Therefore, we expected that a speed-up mechanism could be designed for the tracking control algorithm with steady control to improve the convergence speed. Inspired by the idea of eligibility traces, Al-Dabooni et al. designed an online n-step ADP algorithm with higher learning efficiency^[30]. Ha et al. introduced a relaxation factor in the framework of the offline ADP algorithm^[31]. By adjusting the value of the relaxation factor, the convergence rate of the cost function could also be increased or decreased. Zhao et al. designed an incremental ADP algorithm by constructing a new type of cost function, which showed higher learning efficiency in solving zero-sum game problems for nonlinear systems^[29]. Luo et al. successfully combined the advantages of VI and PI by designing a multi-step policy evaluation mechanism^{[17, 25, 32]}. The convergence speed of the algorithm was greatly improved by increasing the policy evaluation step, which did not require admissible control policies.

------------------------------

● Set task A: Quote the rows that begin with the line containing "common name: Rødhals/rødkælk" and run through the end of the rows, omitting the pictures.
The passage above and the rows that come next are separate, unrelated material.

Extracted data entries:
------------------------------

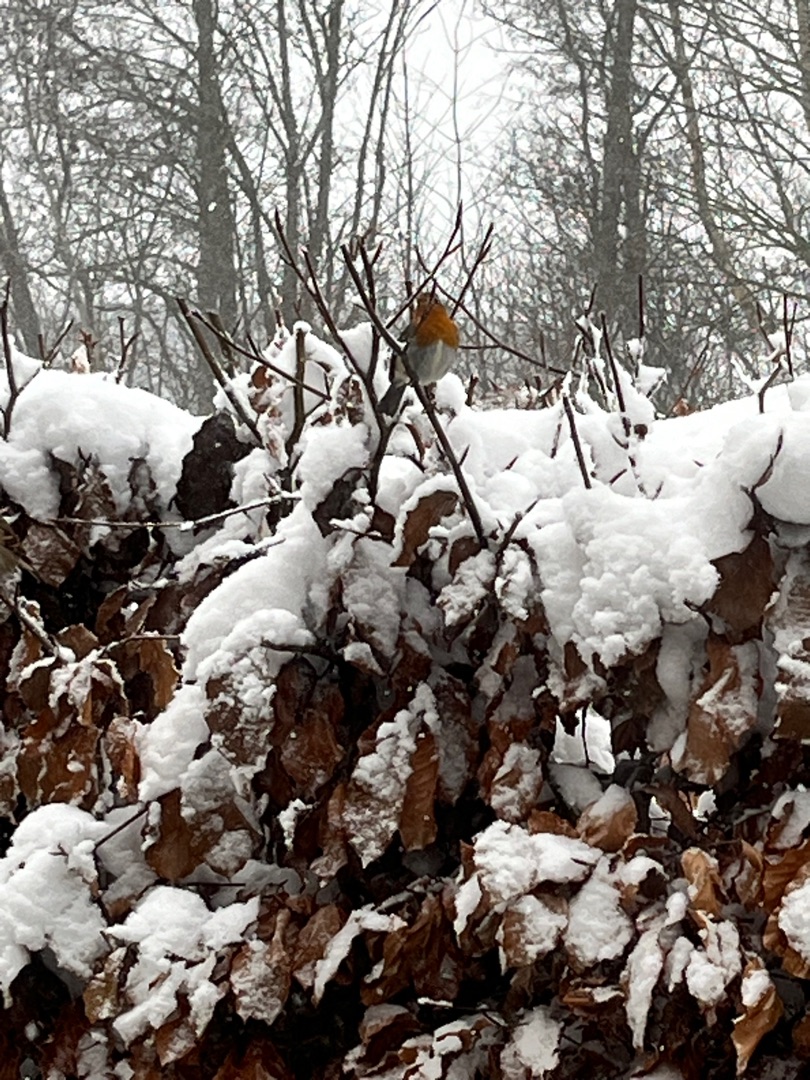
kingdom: Animalia
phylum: Chordata
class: Aves
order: Passeriformes
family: Muscicapidae
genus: Erithacus
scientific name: Erithacus rubecula
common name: Rødhals/rødkælk
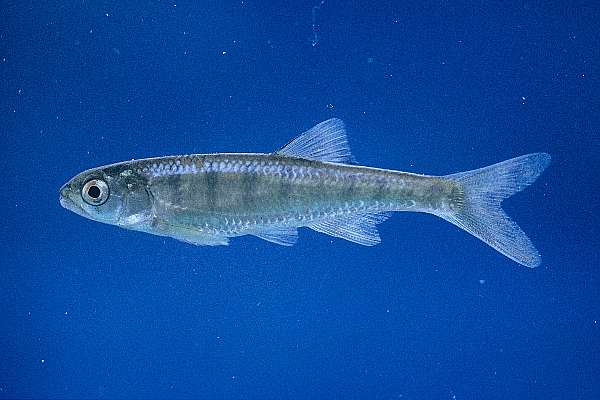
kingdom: Animalia
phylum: Chordata
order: Cypriniformes
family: Cyprinidae
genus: Opsaridium
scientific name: Opsaridium peringueyi
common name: Southern barred minnow
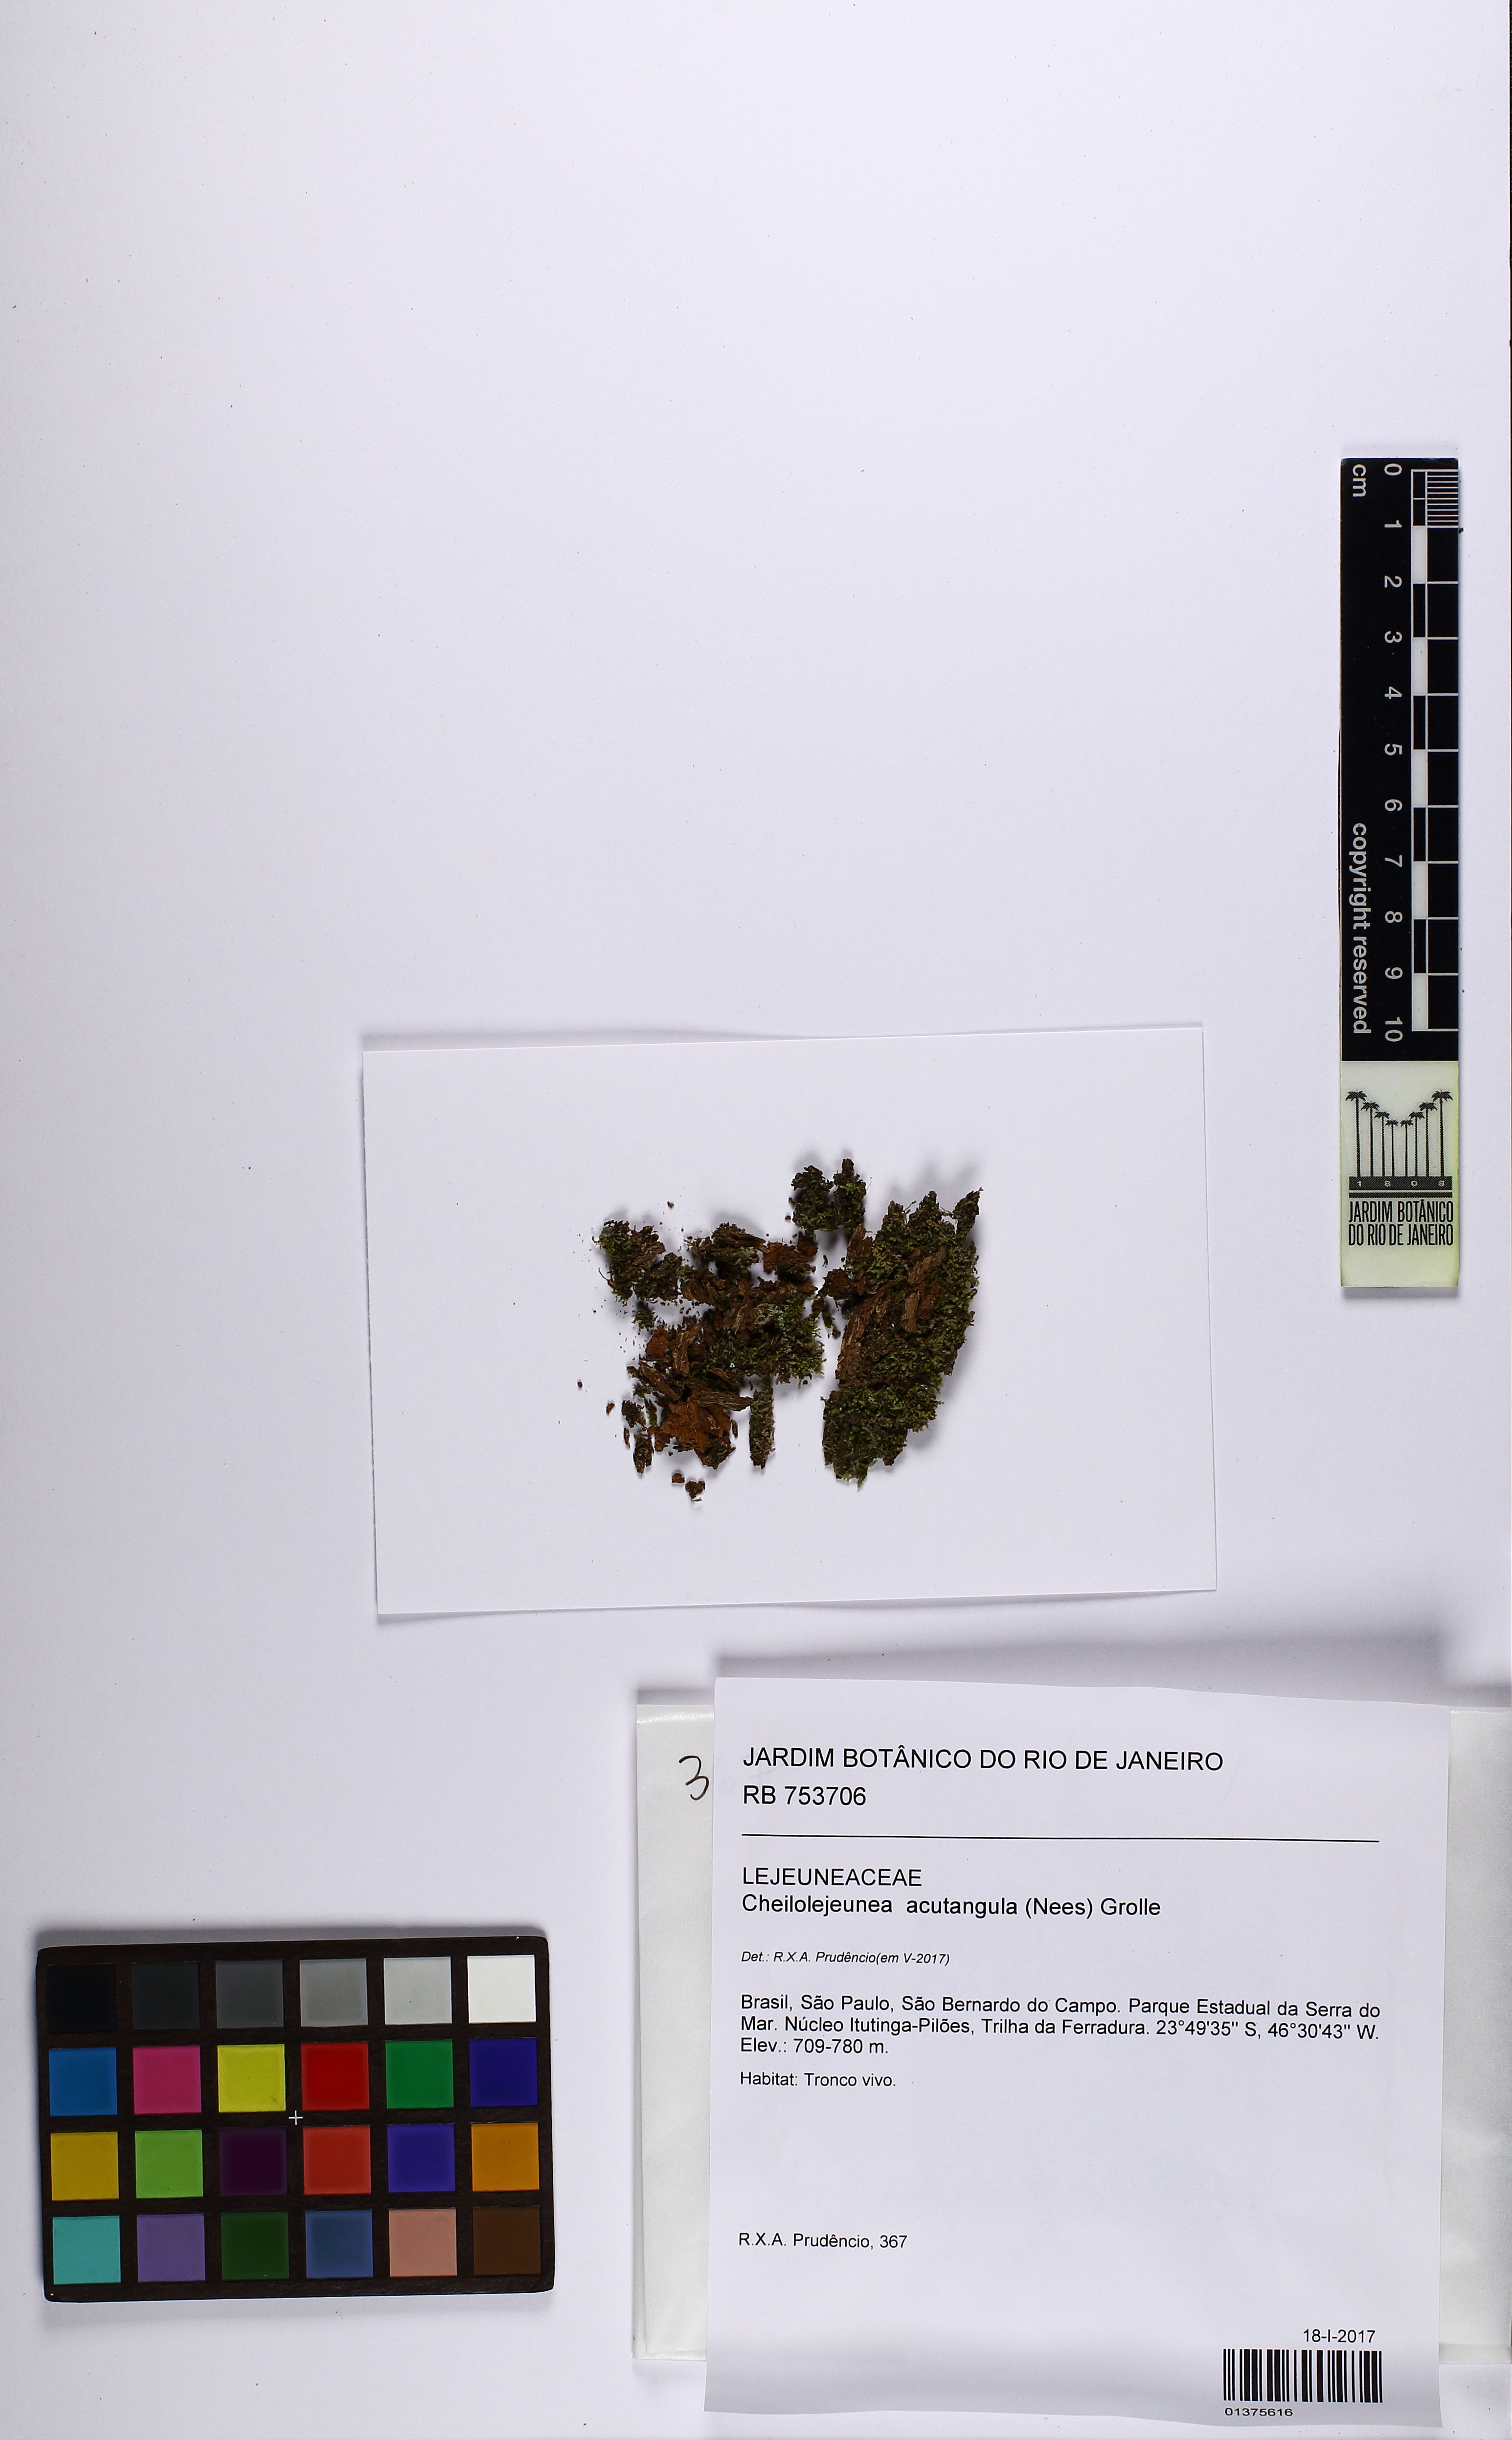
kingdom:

------------------------------

● Set task B: In the passage on speeding up ADP algorithms, what did Ha et al. introduce into the framework of the offline ADP algorithm?

● Answer A:
common name: Rødhals/rødkælk
kingdom: Animalia
phylum: Chordata
order: Cypriniformes
family: Cyprinidae
genus: Opsaridium
scientific name: Opsaridium peringueyi
common name: Southern barred minnow
kingdom:

● Answer B: A relaxation factor.